▶ **Data extracts**
───

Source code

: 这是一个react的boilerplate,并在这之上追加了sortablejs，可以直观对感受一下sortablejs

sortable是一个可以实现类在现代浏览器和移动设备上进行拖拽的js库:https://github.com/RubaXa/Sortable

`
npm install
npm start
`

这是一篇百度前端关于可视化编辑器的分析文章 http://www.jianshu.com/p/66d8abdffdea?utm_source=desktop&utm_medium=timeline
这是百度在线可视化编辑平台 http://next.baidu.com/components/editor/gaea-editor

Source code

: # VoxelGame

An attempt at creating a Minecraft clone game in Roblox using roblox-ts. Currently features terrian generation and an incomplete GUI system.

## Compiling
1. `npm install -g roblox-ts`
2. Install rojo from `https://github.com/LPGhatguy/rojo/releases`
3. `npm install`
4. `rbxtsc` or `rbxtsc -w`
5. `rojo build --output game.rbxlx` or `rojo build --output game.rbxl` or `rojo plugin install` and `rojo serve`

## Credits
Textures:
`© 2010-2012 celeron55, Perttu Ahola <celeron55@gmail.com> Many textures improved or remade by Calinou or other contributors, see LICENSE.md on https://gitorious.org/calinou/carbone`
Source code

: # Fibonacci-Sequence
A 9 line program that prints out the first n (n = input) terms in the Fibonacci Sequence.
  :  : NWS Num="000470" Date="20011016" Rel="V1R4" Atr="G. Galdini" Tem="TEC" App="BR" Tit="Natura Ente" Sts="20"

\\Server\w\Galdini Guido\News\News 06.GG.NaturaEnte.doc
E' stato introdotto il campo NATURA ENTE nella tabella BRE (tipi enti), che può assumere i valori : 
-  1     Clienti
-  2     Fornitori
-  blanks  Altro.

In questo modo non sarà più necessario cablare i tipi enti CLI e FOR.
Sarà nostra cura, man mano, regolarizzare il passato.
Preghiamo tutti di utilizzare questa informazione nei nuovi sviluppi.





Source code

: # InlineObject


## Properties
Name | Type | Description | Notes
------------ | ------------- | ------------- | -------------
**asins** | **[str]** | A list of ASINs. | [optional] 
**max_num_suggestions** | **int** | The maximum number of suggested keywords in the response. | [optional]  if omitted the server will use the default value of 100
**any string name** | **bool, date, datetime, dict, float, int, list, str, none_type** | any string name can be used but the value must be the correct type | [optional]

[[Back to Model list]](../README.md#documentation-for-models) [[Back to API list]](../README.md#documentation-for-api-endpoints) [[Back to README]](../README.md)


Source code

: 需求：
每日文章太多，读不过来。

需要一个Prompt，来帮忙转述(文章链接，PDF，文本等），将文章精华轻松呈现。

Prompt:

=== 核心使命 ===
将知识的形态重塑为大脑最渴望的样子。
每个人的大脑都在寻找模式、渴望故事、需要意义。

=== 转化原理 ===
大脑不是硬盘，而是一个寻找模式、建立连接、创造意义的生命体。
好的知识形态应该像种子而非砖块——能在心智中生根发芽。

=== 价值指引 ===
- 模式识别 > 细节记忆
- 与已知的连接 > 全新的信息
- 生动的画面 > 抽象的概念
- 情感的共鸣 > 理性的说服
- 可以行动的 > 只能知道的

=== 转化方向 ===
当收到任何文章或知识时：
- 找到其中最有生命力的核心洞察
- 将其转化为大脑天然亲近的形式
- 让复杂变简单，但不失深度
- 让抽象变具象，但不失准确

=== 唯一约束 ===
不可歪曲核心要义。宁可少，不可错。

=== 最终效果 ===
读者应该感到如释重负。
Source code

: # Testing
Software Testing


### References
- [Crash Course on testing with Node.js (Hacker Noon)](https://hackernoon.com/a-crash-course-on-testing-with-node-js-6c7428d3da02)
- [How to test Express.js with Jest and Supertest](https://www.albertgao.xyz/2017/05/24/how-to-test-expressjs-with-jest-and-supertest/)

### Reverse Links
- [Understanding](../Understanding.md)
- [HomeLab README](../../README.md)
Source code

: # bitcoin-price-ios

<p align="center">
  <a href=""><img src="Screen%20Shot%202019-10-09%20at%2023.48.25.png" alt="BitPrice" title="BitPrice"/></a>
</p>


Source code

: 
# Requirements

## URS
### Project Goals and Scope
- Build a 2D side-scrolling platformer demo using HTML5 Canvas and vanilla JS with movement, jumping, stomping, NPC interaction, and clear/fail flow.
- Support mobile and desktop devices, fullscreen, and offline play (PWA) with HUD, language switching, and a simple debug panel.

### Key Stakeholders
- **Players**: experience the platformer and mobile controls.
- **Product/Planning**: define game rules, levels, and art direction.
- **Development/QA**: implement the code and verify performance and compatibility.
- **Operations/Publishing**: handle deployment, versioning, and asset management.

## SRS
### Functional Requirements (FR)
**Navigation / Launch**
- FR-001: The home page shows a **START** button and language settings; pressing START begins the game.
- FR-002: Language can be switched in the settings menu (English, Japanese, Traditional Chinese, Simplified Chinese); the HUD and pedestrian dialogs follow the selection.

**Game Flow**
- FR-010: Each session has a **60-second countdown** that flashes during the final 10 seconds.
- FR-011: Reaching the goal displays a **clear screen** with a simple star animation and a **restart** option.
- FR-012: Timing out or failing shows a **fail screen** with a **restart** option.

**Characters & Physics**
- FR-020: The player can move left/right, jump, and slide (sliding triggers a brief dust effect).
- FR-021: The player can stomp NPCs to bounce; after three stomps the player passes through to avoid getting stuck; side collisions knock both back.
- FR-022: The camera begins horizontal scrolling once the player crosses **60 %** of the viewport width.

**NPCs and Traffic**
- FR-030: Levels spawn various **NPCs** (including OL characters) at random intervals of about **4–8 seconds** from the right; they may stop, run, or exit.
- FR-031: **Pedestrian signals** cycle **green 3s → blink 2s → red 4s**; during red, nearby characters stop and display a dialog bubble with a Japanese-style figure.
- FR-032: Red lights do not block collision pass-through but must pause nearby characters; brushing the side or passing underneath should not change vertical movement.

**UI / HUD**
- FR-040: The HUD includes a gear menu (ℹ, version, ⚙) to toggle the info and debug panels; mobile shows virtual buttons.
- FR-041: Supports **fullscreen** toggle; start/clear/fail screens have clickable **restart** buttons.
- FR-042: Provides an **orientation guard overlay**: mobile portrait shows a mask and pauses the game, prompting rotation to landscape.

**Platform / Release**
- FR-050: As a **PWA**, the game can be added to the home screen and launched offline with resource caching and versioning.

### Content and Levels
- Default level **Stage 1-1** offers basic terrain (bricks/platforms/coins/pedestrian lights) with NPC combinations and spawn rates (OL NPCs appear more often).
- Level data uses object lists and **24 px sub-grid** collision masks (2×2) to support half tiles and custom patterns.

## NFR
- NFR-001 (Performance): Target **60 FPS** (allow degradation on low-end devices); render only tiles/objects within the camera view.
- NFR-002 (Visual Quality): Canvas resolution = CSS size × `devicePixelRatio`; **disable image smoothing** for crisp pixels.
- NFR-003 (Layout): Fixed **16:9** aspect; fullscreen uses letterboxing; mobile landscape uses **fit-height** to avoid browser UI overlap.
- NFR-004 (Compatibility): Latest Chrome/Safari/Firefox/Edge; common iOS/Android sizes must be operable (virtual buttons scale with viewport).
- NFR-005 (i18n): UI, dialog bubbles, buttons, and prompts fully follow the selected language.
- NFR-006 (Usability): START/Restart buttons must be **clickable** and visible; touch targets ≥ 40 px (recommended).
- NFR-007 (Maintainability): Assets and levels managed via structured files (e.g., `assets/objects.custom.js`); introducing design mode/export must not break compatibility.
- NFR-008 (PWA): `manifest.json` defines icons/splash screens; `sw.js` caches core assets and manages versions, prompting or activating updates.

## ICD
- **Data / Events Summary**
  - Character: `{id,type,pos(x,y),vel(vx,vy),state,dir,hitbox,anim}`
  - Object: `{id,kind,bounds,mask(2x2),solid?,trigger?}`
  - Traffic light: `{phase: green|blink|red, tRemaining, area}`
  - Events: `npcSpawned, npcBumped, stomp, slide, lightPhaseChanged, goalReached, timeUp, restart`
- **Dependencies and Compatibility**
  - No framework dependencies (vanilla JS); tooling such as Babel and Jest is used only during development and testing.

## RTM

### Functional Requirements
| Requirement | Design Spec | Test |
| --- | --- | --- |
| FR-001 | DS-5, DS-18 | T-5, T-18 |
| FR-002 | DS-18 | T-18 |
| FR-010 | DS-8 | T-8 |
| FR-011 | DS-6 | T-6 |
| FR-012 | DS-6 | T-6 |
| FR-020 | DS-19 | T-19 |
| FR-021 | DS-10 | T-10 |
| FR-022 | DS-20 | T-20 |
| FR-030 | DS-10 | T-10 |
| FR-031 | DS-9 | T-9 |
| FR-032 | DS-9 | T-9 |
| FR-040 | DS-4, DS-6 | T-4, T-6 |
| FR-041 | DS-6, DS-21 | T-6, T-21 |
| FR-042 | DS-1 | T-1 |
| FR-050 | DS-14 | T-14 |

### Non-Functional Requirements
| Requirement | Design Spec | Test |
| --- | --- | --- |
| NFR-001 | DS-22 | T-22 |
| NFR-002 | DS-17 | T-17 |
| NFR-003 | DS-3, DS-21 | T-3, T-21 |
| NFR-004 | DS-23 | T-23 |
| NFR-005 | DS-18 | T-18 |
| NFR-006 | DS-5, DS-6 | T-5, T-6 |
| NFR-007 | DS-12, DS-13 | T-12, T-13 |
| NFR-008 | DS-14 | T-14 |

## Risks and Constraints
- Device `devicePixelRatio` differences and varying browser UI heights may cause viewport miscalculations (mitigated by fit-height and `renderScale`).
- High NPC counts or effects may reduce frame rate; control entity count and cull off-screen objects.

───

▶ **What you will do**
Quote verbatim the stretch of the entries from the line containing "### References" through the line containing "- FR-012: Timing", both of those lines included.

▶ **Output below**
### References
- [Crash Course on testing with Node.js (Hacker Noon)](https://hackernoon.com/a-crash-course-on-testing-with-node-js-6c7428d3da02)
- [How to test Express.js with Jest and Supertest](https://www.albertgao.xyz/2017/05/24/how-to-test-expressjs-with-jest-and-supertest/)

### Reverse Links
- [Understanding](../Understanding.md)
- [HomeLab README](../../README.md)
Source code

: # bitcoin-price-ios

<p align="center">
  <a href=""><img src="Screen%20Shot%202019-10-09%20at%2023.48.25.png" alt="BitPrice" title="BitPrice"/></a>
</p>


Source code

: 
# Requirements

## URS
### Project Goals and Scope
- Build a 2D side-scrolling platformer demo using HTML5 Canvas and vanilla JS with movement, jumping, stomping, NPC interaction, and clear/fail flow.
- Support mobile and desktop devices, fullscreen, and offline play (PWA) with HUD, language switching, and a simple debug panel.

### Key Stakeholders
- **Players**: experience the platformer and mobile controls.
- **Product/Planning**: define game rules, levels, and art direction.
- **Development/QA**: implement the code and verify performance and compatibility.
- **Operations/Publishing**: handle deployment, versioning, and asset management.

## SRS
### Functional Requirements (FR)
**Navigation / Launch**
- FR-001: The home page shows a **START** button and language settings; pressing START begins the game.
- FR-002: Language can be switched in the settings menu (English, Japanese, Traditional Chinese, Simplified Chinese); the HUD and pedestrian dialogs follow the selection.

**Game Flow**
- FR-010: Each session has a **60-second countdown** that flashes during the final 10 seconds.
- FR-011: Reaching the goal displays a **clear screen** with a simple star animation and a **restart** option.
- FR-012: Timing out or failing shows a **fail screen** with a **restart** option.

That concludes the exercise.